Factoring polynomials is a fundamental skill in algebra that allows us to simplify complex expressions. This process involves breaking down a polynomial into the product of its factors, which can often make solving equations and simplifying expressions much easier.
When dealing with polynomials, look for common patterns like the difference of squares. For example, in the expression \( b^2 - 9 \), recognize that this is a difference of squares, written as \((b^2) - (3^2)\). This can be factored into \((b - 3)(b + 3)\).
Other factoring techniques include finding the greatest common factor or applying special formulas for perfect square trinomials or sum and difference of cubes. Mastery of these techniques is crucial for simplifying algebraic expressions and solving equations effectively.

Simplifying fractions, especially those with algebraic expressions, involves reducing the fraction to its simplest form. This is achieved by canceling out common factors between the numerator and the denominator.
When you have factored forms in the numerator and the denominator, check for any expressions common to both. For example, in the expression \( \frac{6}{(b-3)(b+3)} \cdot \frac{b+3}{2b+4} \), the \(b+3\) terms appear in both a numerator and a denominator. They can be canceled, resulting in a simpler product.
Always look for opportunities to factor further, as seen with \(2b+4\) which simplifies to \(2(b+2)\). This step is crucial for reducing the algebraic fractions fully. It's important to perform this step with care, ensuring that no potential simplifications are overlooked.

Algebraic operations are mathematical procedures used to manipulate expressions and solve equations. These include addition, subtraction, multiplication, and division. When dealing with rational expressions, you apply these operations similarly to regular numbers, but with added steps due to the variables and expressions involved.

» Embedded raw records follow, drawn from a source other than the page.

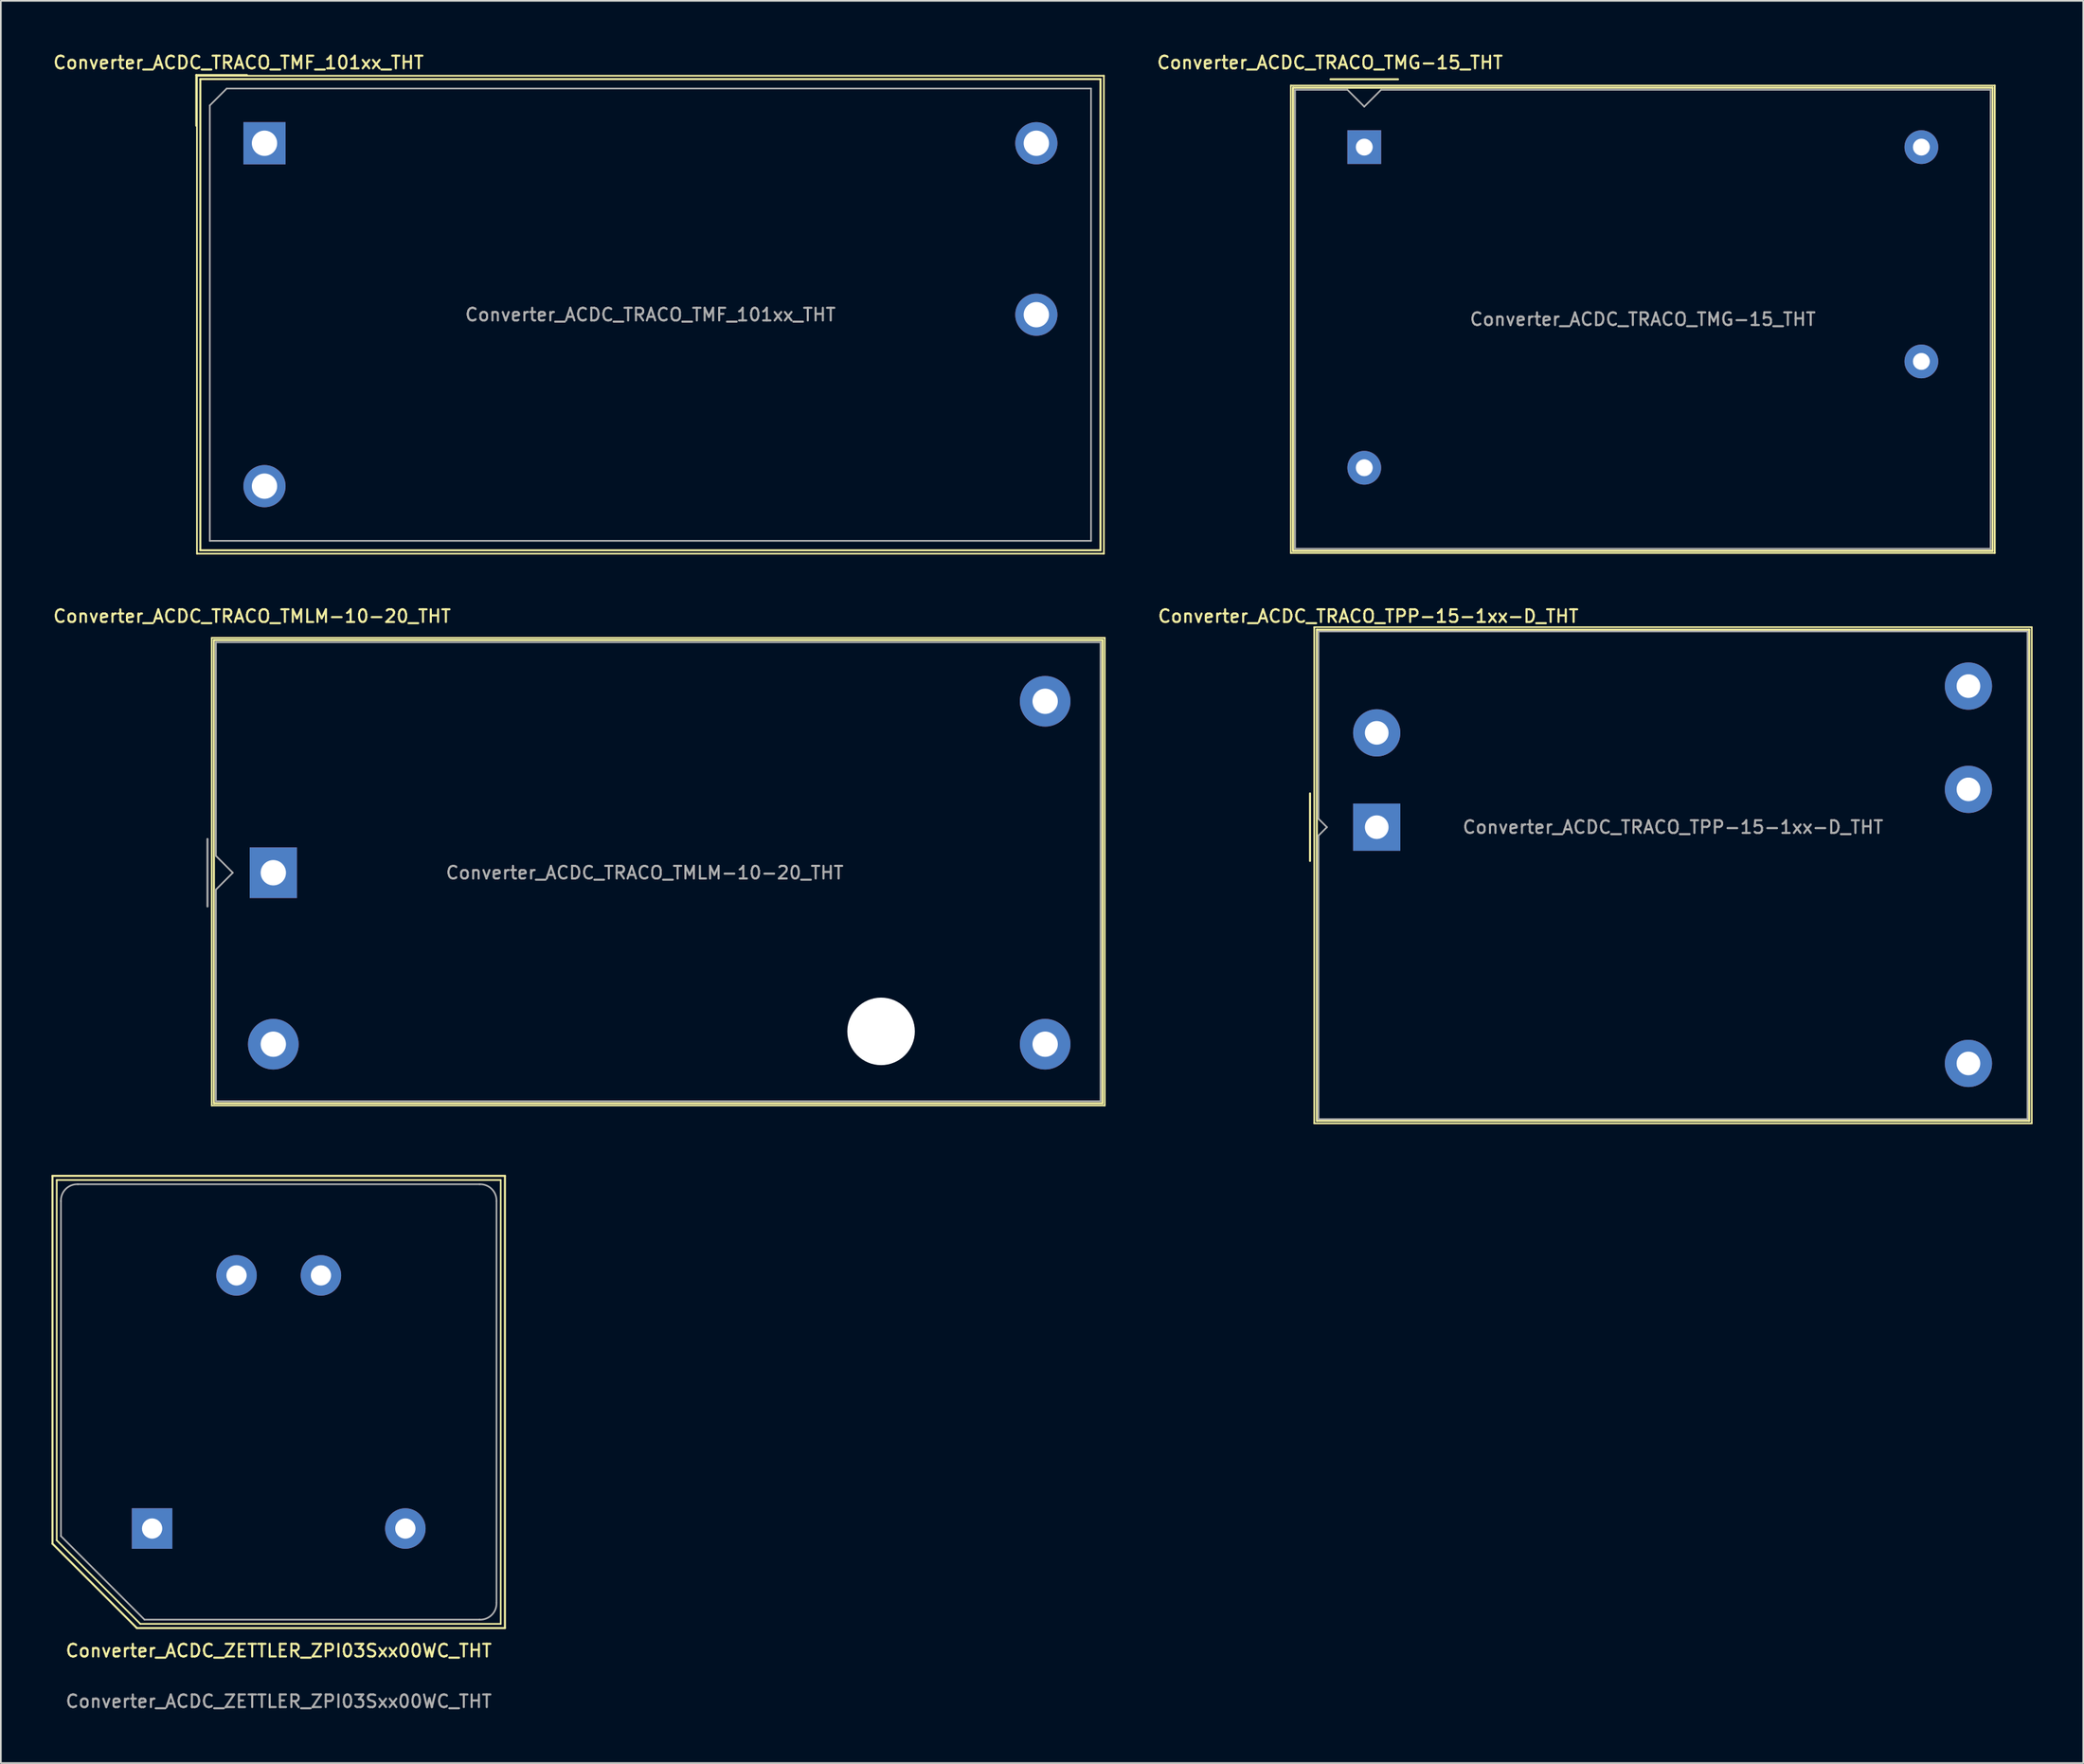
<source format=kicad_pcb>
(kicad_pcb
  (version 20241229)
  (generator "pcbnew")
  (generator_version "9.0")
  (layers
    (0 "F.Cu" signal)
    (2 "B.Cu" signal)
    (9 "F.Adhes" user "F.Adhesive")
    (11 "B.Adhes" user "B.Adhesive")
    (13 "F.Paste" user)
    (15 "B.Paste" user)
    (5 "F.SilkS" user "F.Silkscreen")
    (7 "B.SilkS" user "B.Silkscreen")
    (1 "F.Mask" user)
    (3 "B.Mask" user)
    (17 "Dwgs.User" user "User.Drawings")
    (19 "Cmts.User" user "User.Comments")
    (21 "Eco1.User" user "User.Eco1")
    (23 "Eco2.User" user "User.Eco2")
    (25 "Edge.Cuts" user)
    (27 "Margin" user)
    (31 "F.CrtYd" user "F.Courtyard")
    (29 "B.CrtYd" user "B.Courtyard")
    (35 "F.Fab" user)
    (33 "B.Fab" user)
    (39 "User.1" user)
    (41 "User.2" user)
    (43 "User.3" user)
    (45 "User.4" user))
  (footprint "Converter_ACDC_TRACO_TMLM-10-20_THT"
    (layer "F.Cu")
    (at 13.14 48.666)
    (property "Reference" "Converter_ACDC_TRACO_TMLM-10-20_THT" (at -1.26 -15.2 0) (layer "F.SilkS") (effects (font (size 0.75 0.75) (thickness 0.125))))
    (attr through_hole)
    (fp_line (start -3.65 -13.92) (end -3.65 13.79) (stroke (width 0.1) (type solid)) (layer "F.SilkS"))
    (fp_line (start -3.65 -13.92) (end 49.25 -13.92) (stroke (width 0.1) (type solid)) (layer "F.SilkS"))
    (fp_line (start -3.65 13.79) (end 49.25 13.79) (stroke (width 0.1) (type solid)) (layer "F.SilkS"))
    (fp_line (start -3.52 -13.79) (end 49.12 -13.79) (stroke (width 0.12) (type solid)) (layer "F.SilkS"))
    (fp_line (start -3.52 13.66) (end -3.52 -13.79) (stroke (width 0.12) (type solid)) (layer "F.SilkS"))
    (fp_line (start 49.12 -13.79) (end 49.12 13.66) (stroke (width 0.12) (type solid)) (layer "F.SilkS"))
    (fp_line (start 49.12 13.66) (end -3.52 13.66) (stroke (width 0.12) (type solid)) (layer "F.SilkS"))
    (fp_line (start 49.25 -13.92) (end 49.25 13.79) (stroke (width 0.1) (type solid)) (layer "F.SilkS"))
    (fp_line (start -3.9 -2) (end -3.9 2) (stroke (width 0.12) (type solid)) (layer "F.Fab"))
    (fp_line (start -3.4 -13.66) (end 49 -13.66) (stroke (width 0.1) (type solid)) (layer "F.Fab"))
    (fp_line (start -3.4 -1) (end -3.4 -13.66) (stroke (width 0.1) (type solid)) (layer "F.Fab"))
    (fp_line (start -3.4 13.54) (end -3.4 1) (stroke (width 0.1) (type solid)) (layer "F.Fab"))
    (fp_line (start -2.4 0) (end -3.4 -1) (stroke (width 0.1) (type solid)) (layer "F.Fab"))
    (fp_line (start -2.4 0) (end -3.4 1) (stroke (width 0.1) (type solid)) (layer "F.Fab"))
    (fp_line (start 49 -13.66) (end 49 13.54) (stroke (width 0.1) (type solid)) (layer "F.Fab"))
    (fp_line (start 49 13.54) (end -3.4 13.54) (stroke (width 0.1) (type solid)) (layer "F.Fab"))
    (fp_text user "${REFERENCE}" (at 22 0 0) (layer "F.Fab") (effects (font (size 0.75 0.75) (thickness 0.125))))
    (pad "" np_thru_hole circle (at 36 9.4) (size 4 4) (drill 4) (layers "*.Cu" "*.Mask"))
    (pad "1" thru_hole rect (at 0 0) (size 2.8 3) (drill 1.5) (layers "*.Cu" "*.Mask"))
    (pad "2" thru_hole circle (at 0 10.16) (size 3 3) (drill 1.5) (layers "*.Cu" "*.Mask"))
    (pad "3" thru_hole circle (at 45.72 10.16) (size 3 3) (drill 1.5) (layers "*.Cu" "*.Mask"))
    (pad "4" thru_hole circle (at 45.72 -10.16) (size 3 3) (drill 1.5) (layers "*.Cu" "*.Mask")))
  (footprint "Converter_ACDC_ZETTLER_ZPI03Sxx00WC_THT"
    (layer "F.Cu")
    (at 5.96 87.526)
    (property "Reference" "Converter_ACDC_ZETTLER_ZPI03Sxx00WC_THT" (at 7.5 7.24 0) (unlocked yes) (layer "F.SilkS") (effects (font (size 0.75 0.75) (thickness 0.125))))
    (attr through_hole)
    (fp_line (start -5.9 -20.9) (end -5.9 0.9) (stroke (width 0.12) (type default)) (layer "F.SilkS"))
    (fp_line (start -5.9 -20.9) (end 20.9 -20.9) (stroke (width 0.12) (type default)) (layer "F.SilkS"))
    (fp_line (start -5.65 -20.65) (end -5.65 0.7) (stroke (width 0.1) (type default)) (layer "F.SilkS"))
    (fp_line (start -5.65 -20.65) (end 20.65 -20.65) (stroke (width 0.1) (type default)) (layer "F.SilkS"))
    (fp_line (start -5.65 0.7) (end -0.7 5.65) (stroke (width 0.1) (type default)) (layer "F.SilkS"))
    (fp_line (start -0.9 5.9) (end -5.9 0.9) (stroke (width 0.12) (type default)) (layer "F.SilkS"))
    (fp_line (start 20.65 -20.65) (end 20.65 5.65) (stroke (width 0.1) (type default)) (layer "F.SilkS"))
    (fp_line (start 20.65 5.65) (end -0.7 5.65) (stroke (width 0.1) (type default)) (layer "F.SilkS"))
    (fp_line (start 20.9 -20.9) (end 20.9 5.9) (stroke (width 0.12) (type default)) (layer "F.SilkS"))
    (fp_line (start 20.9 5.9) (end -0.9 5.9) (stroke (width 0.12) (type default)) (layer "F.SilkS"))
    (fp_line (start -5.4 -19.4) (end -5.4 0.45) (stroke (width 0.1) (type default)) (layer "F.Fab"))
    (fp_line (start -5.4 0.45) (end -0.45 5.4) (stroke (width 0.1) (type default)) (layer "F.Fab"))
    (fp_line (start -4.4 -20.4) (end 19.4 -20.4) (stroke (width 0.1) (type default)) (layer "F.Fab"))
    (fp_line (start 19.4 5.4) (end -0.45 5.4) (stroke (width 0.1) (type default)) (layer "F.Fab"))
    (fp_line (start 20.4 -19.4) (end 20.4 4.4) (stroke (width 0.1) (type default)) (layer "F.Fab"))
    (fp_arc (start -5.4 -19.4) (mid -5.118767 -20.118767) (end -4.4 -20.4) (stroke (width 0.1) (type default)) (layer "F.Fab"))
    (fp_arc (start 19.4 -20.4) (mid 20.118767 -20.118767) (end 20.4 -19.4) (stroke (width 0.1) (type default)) (layer "F.Fab"))
    (fp_arc (start 20.4 4.4) (mid 20.118767 5.118767) (end 19.4 5.4) (stroke (width 0.1) (type default)) (layer "F.Fab"))
    (fp_text user "${REFERENCE}" (at 7.5 10.24 0) (unlocked yes) (layer "F.Fab") (effects (font (size 0.75 0.75) (thickness 0.125))))
    (pad "1" thru_hole rect (at 0 0) (size 2.4 2.4) (drill 1.2) (layers "*.Cu" "*.Mask"))
    (pad "2" thru_hole circle (at 15 0) (size 2.4 2.4) (drill 1.2) (layers "*.Cu" "*.Mask"))
    (pad "3" thru_hole circle (at 10 -15) (size 2.4 2.4) (drill 1.2) (layers "*.Cu" "*.Mask"))
    (pad "4" thru_hole circle (at 5 -15) (size 2.4 2.4) (drill 1.2) (layers "*.Cu" "*.Mask")))
  (footprint "Converter_ACDC_TRACO_TPP-15-1xx-D_THT"
    (layer "F.Cu")
    (at 78.499 45.966)
    (property "Reference" "Converter_ACDC_TRACO_TPP-15-1xx-D_THT" (at -0.5 -12.5 0) (layer "F.SilkS") (effects (font (size 0.75 0.75) (thickness 0.125))))
    (attr through_hole)
    (fp_line (start -3.95 -2) (end -3.95 2) (stroke (width 0.12) (type solid)) (layer "F.SilkS"))
    (fp_line (start -3.7 -11.85) (end -3.7 17.55) (stroke (width 0.1) (type solid)) (layer "F.SilkS"))
    (fp_line (start -3.7 -11.85) (end 38.8 -11.85) (stroke (width 0.1) (type solid)) (layer "F.SilkS"))
    (fp_line (start -3.7 17.55) (end 38.8 17.55) (stroke (width 0.1) (type solid)) (layer "F.SilkS"))
    (fp_line (start -3.55 -11.7) (end 38.65 -11.7) (stroke (width 0.12) (type solid)) (layer "F.SilkS"))
    (fp_line (start -3.55 17.4) (end -3.55 -11.7) (stroke (width 0.12) (type solid)) (layer "F.SilkS"))
    (fp_line (start 38.65 -11.7) (end 38.65 17.4) (stroke (width 0.12) (type solid)) (layer "F.SilkS"))
    (fp_line (start 38.65 17.4) (end -3.55 17.4) (stroke (width 0.12) (type solid)) (layer "F.SilkS"))
    (fp_line (start 38.8 -11.85) (end 38.8 17.55) (stroke (width 0.1) (type solid)) (layer "F.SilkS"))
    (fp_line (start -3.45 -11.6) (end 38.55 -11.6) (stroke (width 0.1) (type solid)) (layer "F.Fab"))
    (fp_line (start -3.45 -0.5) (end -3.45 -11.6) (stroke (width 0.1) (type solid)) (layer "F.Fab"))
    (fp_line (start -3.45 0.5) (end -2.95 0) (stroke (width 0.1) (type solid)) (layer "F.Fab"))
    (fp_line (start -3.45 17.3) (end -3.45 0.5) (stroke (width 0.1) (type solid)) (layer "F.Fab"))
    (fp_line (start -2.95 0) (end -3.45 -0.5) (stroke (width 0.1) (type solid)) (layer "F.Fab"))
    (fp_line (start 38.55 -11.6) (end 38.55 17.3) (stroke (width 0.1) (type solid)) (layer "F.Fab"))
    (fp_line (start 38.55 17.3) (end -3.45 17.3) (stroke (width 0.1) (type solid)) (layer "F.Fab"))
    (fp_text user "${REFERENCE}" (at 17.55 0 0) (layer "F.Fab") (effects (font (size 0.75 0.75) (thickness 0.125))))
    (pad "1" thru_hole rect (at 0 0) (size 2.8 2.8) (drill 1.4) (layers "*.Cu" "*.Mask"))
    (pad "2" thru_hole circle (at 0 -5.59) (size 2.8 2.8) (drill 1.4) (layers "*.Cu" "*.Mask"))
    (pad "3" thru_hole circle (at 35.05 14) (size 2.8 2.8) (drill 1.4) (layers "*.Cu" "*.Mask"))
    (pad "4" thru_hole circle (at 35.05 -2.24) (size 2.8 2.8) (drill 1.4) (layers "*.Cu" "*.Mask"))
    (pad "5" thru_hole circle (at 35.05 -8.36) (size 2.8 2.8) (drill 1.4) (layers "*.Cu" "*.Mask")))
  (footprint "Converter_ACDC_TRACO_TMG-15_THT"
    (layer "F.Cu")
    (at 77.761 5.668)
    (property "Reference" "Converter_ACDC_TRACO_TMG-15_THT" (at -2.03 -5.01 0) (layer "F.SilkS") (effects (font (size 0.75 0.75) (thickness 0.125))))
    (attr through_hole)
    (fp_line (start -4.35 -3.65) (end 37.35 -3.65) (stroke (width 0.1) (type solid)) (layer "F.SilkS"))
    (fp_line (start -4.35 24.05) (end -4.35 -3.65) (stroke (width 0.1) (type solid)) (layer "F.SilkS"))
    (fp_line (start -4.22 -3.52) (end 37.22 -3.52) (stroke (width 0.12) (type solid)) (layer "F.SilkS"))
    (fp_line (start -4.22 23.92) (end -4.22 -3.52) (stroke (width 0.12) (type solid)) (layer "F.SilkS"))
    (fp_line (start -2 -4.02) (end 2 -4.02) (stroke (width 0.12) (type solid)) (layer "F.SilkS"))
    (fp_line (start 37.22 -3.52) (end 37.22 23.92) (stroke (width 0.12) (type solid)) (layer "F.SilkS"))
    (fp_line (start 37.22 23.92) (end -4.22 23.92) (stroke (width 0.12) (type solid)) (layer "F.SilkS"))
    (fp_line (start 37.35 -3.65) (end 37.35 24.05) (stroke (width 0.1) (type solid)) (layer "F.SilkS"))
    (fp_line (start 37.35 24.05) (end -4.35 24.05) (stroke (width 0.1) (type solid)) (layer "F.SilkS"))
    (fp_line (start -4.1 -3.4) (end -1 -3.4) (stroke (width 0.1) (type solid)) (layer "F.Fab"))
    (fp_line (start -4.1 23.8) (end -4.1 -3.4) (stroke (width 0.1) (type solid)) (layer "F.Fab"))
    (fp_line (start -1 -3.4) (end 0 -2.4) (stroke (width 0.1) (type solid)) (layer "F.Fab"))
    (fp_line (start 0 -2.4) (end 1 -3.4) (stroke (width 0.1) (type solid)) (layer "F.Fab"))
    (fp_line (start 1 -3.4) (end 37.1 -3.4) (stroke (width 0.1) (type solid)) (layer "F.Fab"))
    (fp_line (start 37.1 -3.4) (end 37.1 23.8) (stroke (width 0.1) (type solid)) (layer "F.Fab"))
    (fp_line (start 37.1 23.8) (end -4.1 23.8) (stroke (width 0.1) (type solid)) (layer "F.Fab"))
    (fp_text user "${REFERENCE}" (at 16.5 10.2 0) (layer "F.Fab") (effects (font (size 0.75 0.75) (thickness 0.125))))
    (pad "1" thru_hole rect (at 0 0) (size 2 2) (drill 1) (layers "*.Cu" "*.Mask"))
    (pad "2" thru_hole circle (at 0 19) (size 2 2) (drill 1) (layers "*.Cu" "*.Mask"))
    (pad "3" thru_hole circle (at 33 0) (size 2 2) (drill 1) (layers "*.Cu" "*.Mask"))
    (pad "4" thru_hole circle (at 33 12.7) (size 2 2) (drill 1) (layers "*.Cu" "*.Mask")))
  (footprint "Converter_ACDC_TRACO_TMF_101xx_THT"
    (layer "F.Cu")
    (at 12.617 5.438)
    (property "Reference" "Converter_ACDC_TRACO_TMF_101xx_THT" (at -1.54 -4.78 0) (layer "F.SilkS") (effects (font (size 0.75 0.75) (thickness 0.125))))
    (attr through_hole)
    (fp_line (start -4.04 -4.04) (end -1.04 -4.04) (stroke (width 0.12) (type solid)) (layer "F.SilkS"))
    (fp_line (start -4.04 -1.04) (end -4.04 -4.04) (stroke (width 0.12) (type solid)) (layer "F.SilkS"))
    (fp_line (start -4 -4) (end -4 24.32) (stroke (width 0.1) (type solid)) (layer "F.SilkS"))
    (fp_line (start -4 24.32) (end 49.72 24.32) (stroke (width 0.1) (type solid)) (layer "F.SilkS"))
    (fp_line (start -3.8 -3.8) (end -3.8 24.12) (stroke (width 0.12) (type solid)) (layer "F.SilkS"))
    (fp_line (start -3.8 -3.8) (end 49.52 -3.8) (stroke (width 0.12) (type solid)) (layer "F.SilkS"))
    (fp_line (start -3.8 24.12) (end 49.52 24.12) (stroke (width 0.12) (type solid)) (layer "F.SilkS"))
    (fp_line (start 49.52 -3.8) (end 49.52 24.12) (stroke (width 0.12) (type solid)) (layer "F.SilkS"))
    (fp_line (start 49.72 -4) (end -4 -4) (stroke (width 0.1) (type solid)) (layer "F.SilkS"))
    (fp_line (start 49.72 24.32) (end 49.72 -4) (stroke (width 0.1) (type solid)) (layer "F.SilkS"))
    (fp_line (start -3.24 -2.24) (end -2.24 -3.24) (stroke (width 0.1) (type solid)) (layer "F.Fab"))
    (fp_line (start -3.24 23.56) (end -3.24 -2.24) (stroke (width 0.1) (type solid)) (layer "F.Fab"))
    (fp_line (start -2.24 -3.24) (end 48.96 -3.24) (stroke (width 0.1) (type solid)) (layer "F.Fab"))
    (fp_line (start 48.96 -3.24) (end 48.96 23.56) (stroke (width 0.1) (type solid)) (layer "F.Fab"))
    (fp_line (start 48.96 23.56) (end -3.24 23.56) (stroke (width 0.1) (type solid)) (layer "F.Fab"))
    (fp_text user "${REFERENCE}" (at 22.86 10.16 0) (layer "F.Fab") (effects (font (size 0.75 0.75) (thickness 0.125))))
    (pad "1" thru_hole rect (at 0 0) (size 2.5 2.5) (drill 1.5) (layers "*.Cu" "*.Mask"))
    (pad "2" thru_hole circle (at 0 20.32) (size 2.5 2.5) (drill 1.5) (layers "*.Cu" "*.Mask"))
    (pad "3" thru_hole circle (at 45.72 0) (size 2.5 2.5) (drill 1.5) (layers "*.Cu" "*.Mask"))
    (pad "4" thru_hole circle (at 45.72 10.16) (size 2.5 2.5) (drill 1.5) (layers "*.Cu" "*.Mask")))
  (gr_rect
    (start -3 -3)
    (end 120.349 101.424)
    (stroke (width 0.1) (type default))
    (fill no)
    (layer "Edge.Cuts")))
</source>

In multiplication of rational expressions, you first factor and cancel out any common terms, as seen in the example of multiplying \(\frac{6}{(b-3)(b+3)}\) by \(\frac{b+3}{2b+4}\). After simplifying, perform the multiplication: multiply the remaining numerators together and the denominators together.
Remember to periodically review your work, as each step in the operations can present opportunities to simplify further. The goal is to end with a fully simplified expression like \(\frac{3}{(b-3)(b+2)}\), and understanding these operations can significantly enhance your ability to work with rational expressions overall.